• [How to complete this task]:
Between the line containing "USOE State Certifiction" and the line containing "#### Github: (https://github.com/Sphynxcat48/Encrypter)" lies a run of lines; give that run again exactly, with both of those lines, and nothing else from the entries below.
━━ Data for this task
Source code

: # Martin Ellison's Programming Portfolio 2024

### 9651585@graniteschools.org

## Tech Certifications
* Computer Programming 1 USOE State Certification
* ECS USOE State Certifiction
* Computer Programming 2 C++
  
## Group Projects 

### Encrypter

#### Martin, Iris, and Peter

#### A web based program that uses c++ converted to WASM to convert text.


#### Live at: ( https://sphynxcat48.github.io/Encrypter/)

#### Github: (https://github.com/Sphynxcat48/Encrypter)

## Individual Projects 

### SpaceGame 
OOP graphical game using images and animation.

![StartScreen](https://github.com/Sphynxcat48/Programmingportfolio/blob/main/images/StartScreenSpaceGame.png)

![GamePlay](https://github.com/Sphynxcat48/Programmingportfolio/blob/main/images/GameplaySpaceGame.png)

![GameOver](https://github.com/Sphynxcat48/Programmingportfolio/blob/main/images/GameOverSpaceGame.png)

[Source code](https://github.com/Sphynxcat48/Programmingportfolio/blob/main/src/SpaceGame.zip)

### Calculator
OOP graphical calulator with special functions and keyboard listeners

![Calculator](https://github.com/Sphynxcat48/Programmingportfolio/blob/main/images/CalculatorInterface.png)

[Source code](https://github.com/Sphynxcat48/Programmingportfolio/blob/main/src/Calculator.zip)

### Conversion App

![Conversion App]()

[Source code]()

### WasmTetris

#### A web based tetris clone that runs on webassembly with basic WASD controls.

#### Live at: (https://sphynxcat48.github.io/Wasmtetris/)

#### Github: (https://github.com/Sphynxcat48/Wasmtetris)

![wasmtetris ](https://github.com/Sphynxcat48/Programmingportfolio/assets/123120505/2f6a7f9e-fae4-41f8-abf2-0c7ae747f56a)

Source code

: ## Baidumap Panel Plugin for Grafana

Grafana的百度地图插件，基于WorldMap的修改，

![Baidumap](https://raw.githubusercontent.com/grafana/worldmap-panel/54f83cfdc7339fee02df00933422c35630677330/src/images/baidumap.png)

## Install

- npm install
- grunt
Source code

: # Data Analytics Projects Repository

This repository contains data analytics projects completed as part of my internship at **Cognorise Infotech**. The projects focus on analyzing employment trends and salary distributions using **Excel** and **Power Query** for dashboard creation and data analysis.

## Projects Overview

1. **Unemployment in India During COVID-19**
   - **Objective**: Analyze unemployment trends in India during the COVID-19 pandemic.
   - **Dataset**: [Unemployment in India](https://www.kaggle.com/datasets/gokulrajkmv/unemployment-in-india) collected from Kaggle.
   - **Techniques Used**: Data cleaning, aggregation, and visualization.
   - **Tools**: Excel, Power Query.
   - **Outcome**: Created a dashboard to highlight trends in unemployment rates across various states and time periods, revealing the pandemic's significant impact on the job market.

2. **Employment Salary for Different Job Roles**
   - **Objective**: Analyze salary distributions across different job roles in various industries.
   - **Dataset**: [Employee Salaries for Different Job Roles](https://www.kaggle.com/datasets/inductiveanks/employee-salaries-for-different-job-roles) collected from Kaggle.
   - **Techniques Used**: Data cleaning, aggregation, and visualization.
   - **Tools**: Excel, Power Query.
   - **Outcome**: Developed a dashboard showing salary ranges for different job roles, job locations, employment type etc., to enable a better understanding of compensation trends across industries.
━━━━
• [Answer for the task]:
* ECS USOE State Certifiction
* Computer Programming 2 C++
  
## Group Projects 

### Encrypter

#### Martin, Iris, and Peter

#### A web based program that uses c++ converted to WASM to convert text.


#### Live at: ( https://sphynxcat48.github.io/Encrypter/)

#### Github: (https://github.com/Sphynxcat48/Encrypter)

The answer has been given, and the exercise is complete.